What’s most alarming about these portrayals is that, while dealing specifically with the indigenous in Canada, identical iterations of them can be found throughout the world, wherever colonial enterprise has inflicted itself upon an indigenous population.

The reasoning that engendered the creation of the treaty system and residential schools was, for their duration, also the lingua franca of mainstream newspapers.
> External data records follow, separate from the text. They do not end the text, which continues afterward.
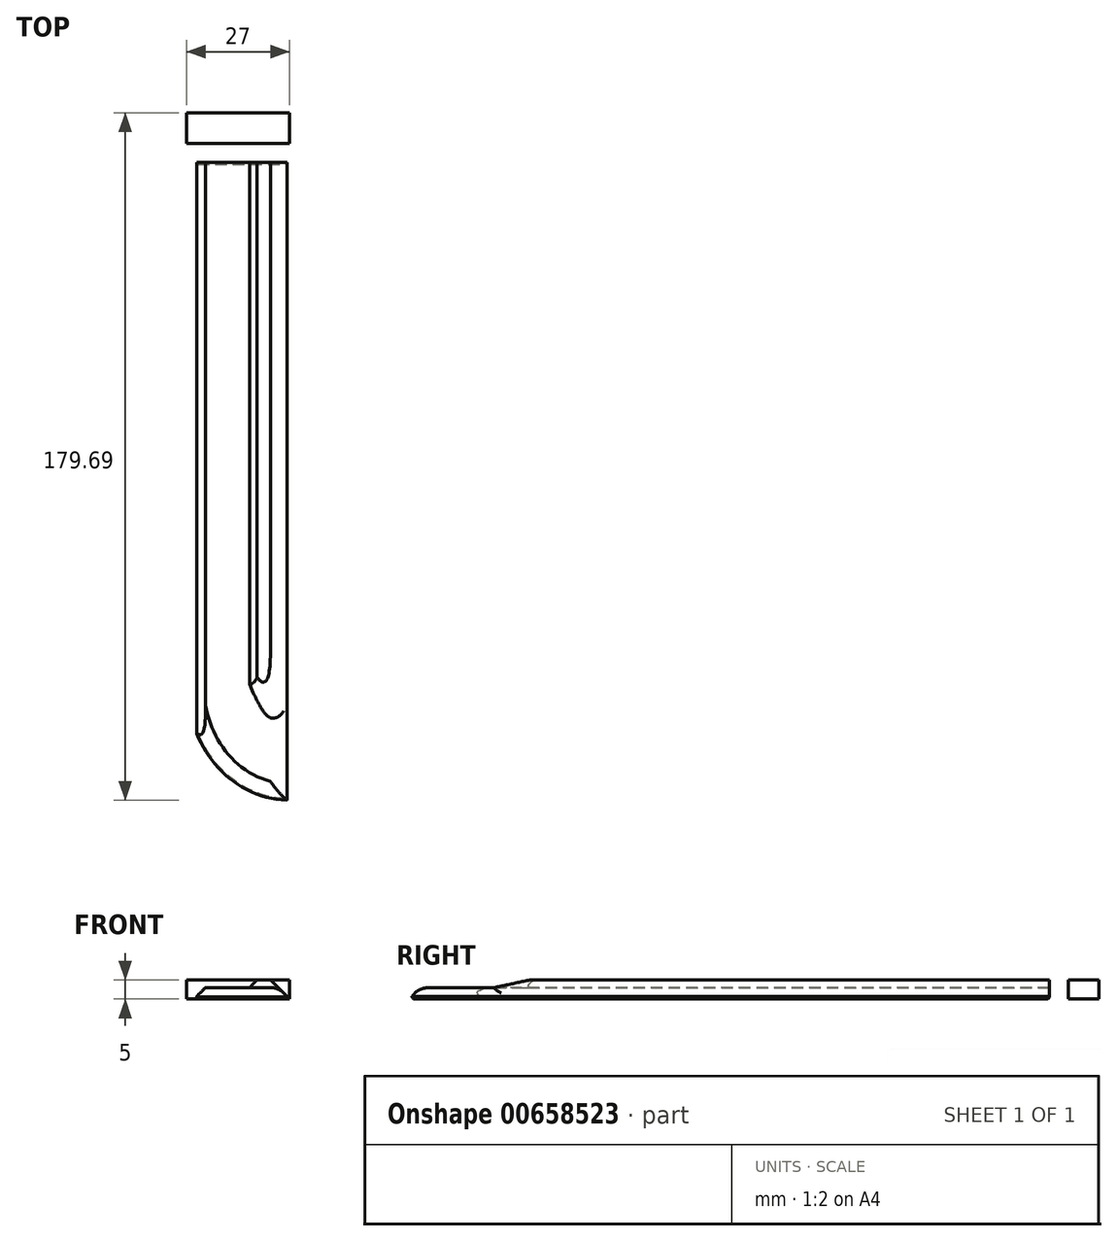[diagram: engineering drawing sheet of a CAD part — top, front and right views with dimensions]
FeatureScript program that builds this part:
annotation { "Feature Type Name" : "Feature", "Feature Type Description" : "" }
export const myFeature = defineFeature(function(context is Context, id is Id, definition is map)
    precondition{}
    {
        {
            var Q0;
            Q0=qCreatedBy(makeId("Top.planeOp"),FACE);
            var sketch = newSketch(context, id + "F0", { "sketchPlane" : qUnion([Q0])});
            skLineSegment(sketch, "E0.bottom", {"start": v(-13.5, 4) * mm, "end": v(13.5, 4) * mm});
            skLineSegment(sketch, "E0.top", {"start": v(-13.5, -4) * mm, "end": v(13.5, -4) * mm});
            skLineSegment(sketch, "E0.left", {"start": v(-13.5, 4) * mm, "end": v(-13.5, -4) * mm});
            skLineSegment(sketch, "E0.right", {"start": v(13.5, 4) * mm, "end": v(13.5, -4) * mm});
            skPoint(sketch, "E0.middle", {"position": v(0, 0) * mm});
            skLineSegment(sketch, "E1.bottom", {"start": v(13.5, -4) * mm, "end": v(0, -4) * mm});
            skLineSegment(sketch, "E1.top", {"start": v(13.5, -9) * mm, "end": v(0, -9) * mm});
            skLineSegment(sketch, "E1.left", {"start": v(13.5, -4) * mm, "end": v(13.5, -9) * mm});
            skLineSegment(sketch, "E1.right", {"start": v(0, -4) * mm, "end": v(0, -9) * mm});
            skLineSegment(sketch, "E2.bottom", {"start": v(13.5, -9) * mm, "end": v(-13.5, -9) * mm});
            skLineSegment(sketch, "E2.top", {"start": v(13.5, -146) * mm, "end": v(-13.5, -146) * mm});
            skLineSegment(sketch, "E2.left", {"start": v(13.5, -9) * mm, "end": v(13.5, -146) * mm});
            skLineSegment(sketch, "E2.right", {"start": v(-13.5, -9) * mm, "end": v(-13.5, -146) * mm});
            skLineSegment(sketch, "E3", {"start": v(13.5, -146) * mm, "end": v(13.5, -176) * mm});
            skEllipse(sketch, "E4", {"center": v(13.5, -146) * mm, "majorRadius": 30 * mm, "minorRadius": 27 * mm, "majorAxis": v(0, -1)});
            skLineSegment(sketch, "E5", {"start": v(0, -9) * mm, "end": v(0, -146) * mm});
            skLineSegment(sketch, "E6", {"start": v(0, -146) * mm, "end": v(13.5, -176) * mm});
            skSolve(sketch);
        }
        {
            var Q0;
            Q0=makeQuery(id+"F0.imprint","IMPRINT",FACE,{"disambiguationData":[TD([[makeQuery(id+"F0.imprint","IMPRINT",EDGE,{"derivedFrom":sQuery(id+"F0.wireOp",EDGE,"E0.bottom")}),-1.0]])]});
            var Q1;
            {var subQ0=sQuery(id+"F0.wireOp",EDGE,"E2.left");var subQ5=sQuery(id+"F0.wireOp",EDGE,"E4");var subQ6=makeQuery(id+"F0.imprint","INTERSECT",VERTEX,{"derivedFrom":[subQ0,subQ5]});Q1=makeQuery(id+"F0.imprint","IMPRINT",FACE,{"disambiguationData":[TD([[makeQuery(id+"F0.imprint","IMPRINT",EDGE,{"disambiguationData":[TD([[subQ6,-1.0]])],"derivedFrom":subQ5}),-1.0]])]});}
            var Q2;
            {var subQ0=sQuery(id+"F0.wireOp",EDGE,"E2.left");var subQ5=sQuery(id+"F0.wireOp",EDGE,"E4");var subQ6=makeQuery(id+"F0.imprint","INTERSECT",VERTEX,{"derivedFrom":[subQ0,subQ5]});Q2=makeQuery(id+"F0.imprint","IMPRINT",FACE,{"disambiguationData":[TD([[makeQuery(id+"F0.imprint","IMPRINT",EDGE,{"disambiguationData":[TD([[subQ6,-1.0]])],"derivedFrom":subQ5}),1.0]])]});}
            var Q3;
            {var subQ0=sQuery(id+"F0.wireOp",EDGE,"E3");Q3=makeQuery(id+"F0.imprint","IMPRINT",FACE,{"disambiguationData":[TD([[makeQuery(id+"F0.imprint","IMPRINT",EDGE,{"derivedFrom":subQ0}),-1.0]])]});}
            var Q4;
            Q4=makeQuery(id+"F0.imprint","IMPRINT",FACE,{"disambiguationData":[TD([[makeQuery(id+"F0.imprint","IMPRINT",EDGE,{"derivedFrom":sQuery(id+"F0.wireOp",EDGE,"E1.bottom")}),1.0]])]});
            extrude(context, id + "F1", {"entities" : qUnion([Q0, Q1, Q2, Q3, Q4]), "depth" : 5 * mm, "offsetDistance" : 25 * mm});
        }
        {
            var Q0;
            {var subQ3=sQuery(id+"F0.wireOp",EDGE,"E2.right");Q0=makeQuery(id+"F0.imprint","IMPRINT",FACE,{"disambiguationData":[TD([[makeQuery(id+"F0.imprint","IMPRINT",EDGE,{"derivedFrom":subQ3}),1.0]])]});}
            var Q1;
            {var subQ3=sQuery(id+"F0.wireOp",EDGE,"E6");Q1=makeQuery(id+"F0.imprint","IMPRINT",FACE,{"disambiguationData":[TD([[makeQuery(id+"F0.imprint","IMPRINT",EDGE,{"derivedFrom":subQ3}),-1.0]])]});}
            var Q2;
            {var subQ0=sQuery(id+"F0.wireOp",EDGE,"E4");var subQ3=sQuery(id+"F0.wireOp",EDGE,"E5");var subQ5=makeQuery(id+"F0.imprint","INTERSECT",VERTEX,{"derivedFrom":[subQ0,subQ3]});Q2=makeQuery(id+"F0.imprint","IMPRINT",FACE,{"disambiguationData":[TD([[makeQuery(id+"F0.imprint","IMPRINT",EDGE,{"disambiguationData":[TD([[subQ5,-1.0]])],"derivedFrom":subQ0}),1.0]])]});}
            extrude(context, id + "F2", {"entities" : qUnion([Q0, Q1, Q2]), "operationType" : NewBodyOperationType.ADD, "depth" : 3 * mm, "offsetDistance" : 25 * mm});
        }
        {
            var Q0;
            Q0=makeQuery(id+"F2.opExtrude","CAP_EDGE",EDGE,{"disambiguationData":[OSD([sQuery(id+"F0.wireOp",EDGE,"E2.right")])],"isStart":false});
            var Q1;
            Q1=makeQuery(id+"F1.opExtrude","CAP_EDGE",EDGE,{"disambiguationData":[OSD([sQuery(id+"F0.wireOp",EDGE,"E1.right"),sQuery(id+"F0.wireOp",EDGE,"E5")])],"isStart":false});
            var Q2;
            Q2=makeQuery(id+"F1.opExtrude","CAP_EDGE",EDGE,{"disambiguationData":[OSD([sQuery(id+"F0.wireOp",EDGE,"E6")])],"isStart":false});
            var Q3;
            Q3=makeQuery(id+"F1.opExtrude","CAP_EDGE",EDGE,{"disambiguationData":[OSD([sQuery(id+"F0.wireOp",EDGE,"E0.right"),sQuery(id+"F0.wireOp",EDGE,"E1.left"),sQuery(id+"F0.wireOp",EDGE,"E2.left"),sQuery(id+"F0.wireOp",EDGE,"E3")])],"isStart":false});
            chamfer(context, id + "F3", {"entities" : qUnion([Q0, Q1, Q2, Q3]), "width" : 5 * mm});
        }
        {
            var Q0;
            Q0=makeQuery(id+"F2.opExtrude","CAP_EDGE",EDGE,{"disambiguationData":[OSD([sQuery(id+"F0.wireOp",EDGE,"E4")])],"isStart":false});
            var Q1;
            {var subQ0=sQuery(id+"F0.wireOp",EDGE,"E3");var subQ1=sQuery(id+"F0.wireOp",EDGE,"E2.left");var subQ2=sQuery(id+"F0.wireOp",EDGE,"E1.left");var subQ3=sQuery(id+"F0.wireOp",EDGE,"E0.right");Q1=makeQuery(id+"F3.opChamfer","BLEND_EDGE",EDGE,{"blendedFrom":[makeQuery(id+"F1.opExtrude","CAP_EDGE",EDGE,{"disambiguationData":[OSD([subQ3,subQ2,subQ1,subQ0])],"isStart":false}),makeQuery(id+"F1.opExtrude","CAP_FACE",FACE,{"disambiguationData":[OSD([sQuery(id+"F0.wireOp",EDGE,"E0.bottom"),sQuery(id+"F0.wireOp",EDGE,"E0.top"),sQuery(id+"F0.wireOp",EDGE,"E0.left"),subQ3,subQ2,sQuery(id+"F0.wireOp",EDGE,"E1.right"),subQ1,subQ0,sQuery(id+"F0.wireOp",EDGE,"E5"),sQuery(id+"F0.wireOp",EDGE,"E6")])],"isStart":false})],"blendedInto":[makeQuery(id+"F1.opExtrude","CAP_FACE",FACE,{"disambiguationData":[OSD([sQuery(id+"F0.wireOp",EDGE,"E0.bottom"),sQuery(id+"F0.wireOp",EDGE,"E0.top"),sQuery(id+"F0.wireOp",EDGE,"E0.left"),subQ3,subQ2,sQuery(id+"F0.wireOp",EDGE,"E1.right"),subQ1,subQ0,sQuery(id+"F0.wireOp",EDGE,"E5"),sQuery(id+"F0.wireOp",EDGE,"E6")])],"isStart":false})]});}
            var Q2;
            Q2=makeQuery(id+"F3.opChamfer","BLEND_EDGE",EDGE,{"blendedFrom":[makeQuery(id+"F1.opExtrude","CAP_EDGE",EDGE,{"disambiguationData":[OSD([sQuery(id+"F0.wireOp",EDGE,"E0.right"),sQuery(id+"F0.wireOp",EDGE,"E1.left"),sQuery(id+"F0.wireOp",EDGE,"E2.left"),sQuery(id+"F0.wireOp",EDGE,"E3")])],"isStart":false}),makeQuery(id+"F2.opExtrude","CAP_FACE",FACE,{"disambiguationData":[OSD([sQuery(id+"F0.wireOp",EDGE,"E2.bottom"),sQuery(id+"F0.wireOp",EDGE,"E2.right"),sQuery(id+"F0.wireOp",EDGE,"E4"),sQuery(id+"F0.wireOp",EDGE,"E5"),sQuery(id+"F0.wireOp",EDGE,"E6")])],"isStart":false})],"blendedInto":[makeQuery(id+"F2.opExtrude","CAP_FACE",FACE,{"disambiguationData":[OSD([sQuery(id+"F0.wireOp",EDGE,"E2.bottom"),sQuery(id+"F0.wireOp",EDGE,"E2.right"),sQuery(id+"F0.wireOp",EDGE,"E4"),sQuery(id+"F0.wireOp",EDGE,"E5"),sQuery(id+"F0.wireOp",EDGE,"E6")])],"isStart":false})]});
            var Q3;
            Q3=makeQuery(id+"F3.opChamfer","BLEND_EDGE",EDGE,{"blendedFrom":[makeQuery(id+"F1.opExtrude","CAP_EDGE",EDGE,{"disambiguationData":[OSD([sQuery(id+"F0.wireOp",EDGE,"E0.right"),sQuery(id+"F0.wireOp",EDGE,"E1.left"),sQuery(id+"F0.wireOp",EDGE,"E2.left"),sQuery(id+"F0.wireOp",EDGE,"E3")])],"isStart":false}),makeQuery(id+"F1.opExtrude","CAP_EDGE",EDGE,{"disambiguationData":[OSD([sQuery(id+"F0.wireOp",EDGE,"E6")])],"isStart":false})],"blendedInto":[]});
            fillet(context, id + "F4", {"entities" : qUnion([Q0, Q1, Q2, Q3]), "radius" : 5 * mm, "rho" : 0.5, "crossSection" : FilletCrossSection.CONIC, "allowEdgeOverflow" : false});
        }
        {
            var Q0;
            {var subQ0=sQuery(id+"F0.wireOp",EDGE,"E6");var subQ1=sQuery(id+"F0.wireOp",EDGE,"E5");Q0=makeQuery(id+"F2.boolean.opBoolean","MERGE",FACE,{"derivedFrom":[makeQuery(id+"F1.opExtrude","CAP_FACE",FACE,{"disambiguationData":[OSD([sQuery(id+"F0.wireOp",EDGE,"E0.bottom"),sQuery(id+"F0.wireOp",EDGE,"E0.top"),sQuery(id+"F0.wireOp",EDGE,"E0.left"),sQuery(id+"F0.wireOp",EDGE,"E0.right"),sQuery(id+"F0.wireOp",EDGE,"E1.left"),sQuery(id+"F0.wireOp",EDGE,"E1.right"),sQuery(id+"F0.wireOp",EDGE,"E2.left"),sQuery(id+"F0.wireOp",EDGE,"E3"),subQ1,subQ0])],"isStart":true}),makeQuery(id+"F2.opExtrude","CAP_FACE",FACE,{"disambiguationData":[OSD([sQuery(id+"F0.wireOp",EDGE,"E2.bottom"),sQuery(id+"F0.wireOp",EDGE,"E2.right"),sQuery(id+"F0.wireOp",EDGE,"E4"),subQ1,subQ0])],"isStart":true})]});}
            chamfer(context, id + "F5", {"entities" : qUnion([Q0]), "width" : 0.4 * mm, "tangentPropagation" : true});
        }
    });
In general it avers that Aboriginals, when compared to white Canadians, exemplify three essentialized sets of characteristics - depravity, innate inferiority, and a stubborn resistance to progress.  These representations cross-pollinate and contain within them a wide variety of elements.  Collectively, on one hand, this imagery has served to informally yet persuasively teach countless Canadians about imagined Native inferiority (that is, the Other in its many guises); and, on the other hand, the portrayals have served to reinforce prevalent mainstream notions about Aboriginal peoples, all of which degrade, denigrate and marginalize.  In this way, the press has both reflected naturally and regurgitated spontaneously and necessarily the culture from which it emerged at the same time as reinforcing and teaching prevailing social norms to youth and newcomers. “Along with notions of common history and traditions and shared representations,” Bohdan Szuychewycz writes, “a significant element in the discursive construction of nations and national identities involves the articulation of difference and contrast with respect to other national identities.”

The idea that Canadians of Aboriginal ancestry epitomize moral depravity is as old as the press in Canada.  The notion finds expression in a variety of ways, including identified sneakiness, poor parenting, thievery, whorishness, dishonesty, laziness, ungodliness, and a tendency for debased afflictions associated with the body (such as sexual debauchery, alcoholism, and capricious violence).

The second perception also dates in the press to at least as early as Confederation.  It asserts that Aboriginals exhibit inherent racial inferiority, though newspapers mostly remained mum on how they understood the flexible term of “race.” Early on, the press critically embraced then-common social Darwinist concepts.  Such presumed inadequacy leads, for example, to alleged stupidity, poor decision making (with links to depravity), and childish, irresponsible, frequently irrational behaviour.  It is often conflated with and used to explain espied archetypical savagery, the alleged Aboriginal proclivities for wanton violence, crime, viciousness, and a general tendency toward mayhem.

Third, the press throughout Canadian history has cast Aboriginals as mired in an unprogressive and non-evolving past, as if they exist outside of linear time.  Behaviour associated with this theme includes excessive stubbornness, childishness, and maladaptive cultural characteristics that make it difficult for Aboriginal culture to progress in the ways understood and appreciated by the mainstream.  Additionally, this theme reinforces cultural depravity and racial inferiority in ways that buttress all three colonial essentialisms.  For example, note that childishness may be lumped in with alleged innate inferiority because adults (whites) are smarter and more advanced than children (Aboriginals).  By the same token, childishness may be associated with racial inferiority insofar as the superior (white adults) stands above the inferior (childish Aboriginals).  The point is simply that identifying three prominent varieties of treatment is useful for the purpose of analysis and discussion, yet the three tropes themselves behave as is their wont, following their own internal colonial logic, and frequently overlap.

Variations on the three perceptions include popular archetypical packaging such as the moribund Native, the savage, the Indian princess, the stoic or noble Native, the childish Native, the intemperate Native (a.k.a., the drunkard), and so on.  The list frequently decussates itself.  What the archetypes share in common is that each is constructed by the characteristic three aforementioned essentialisms.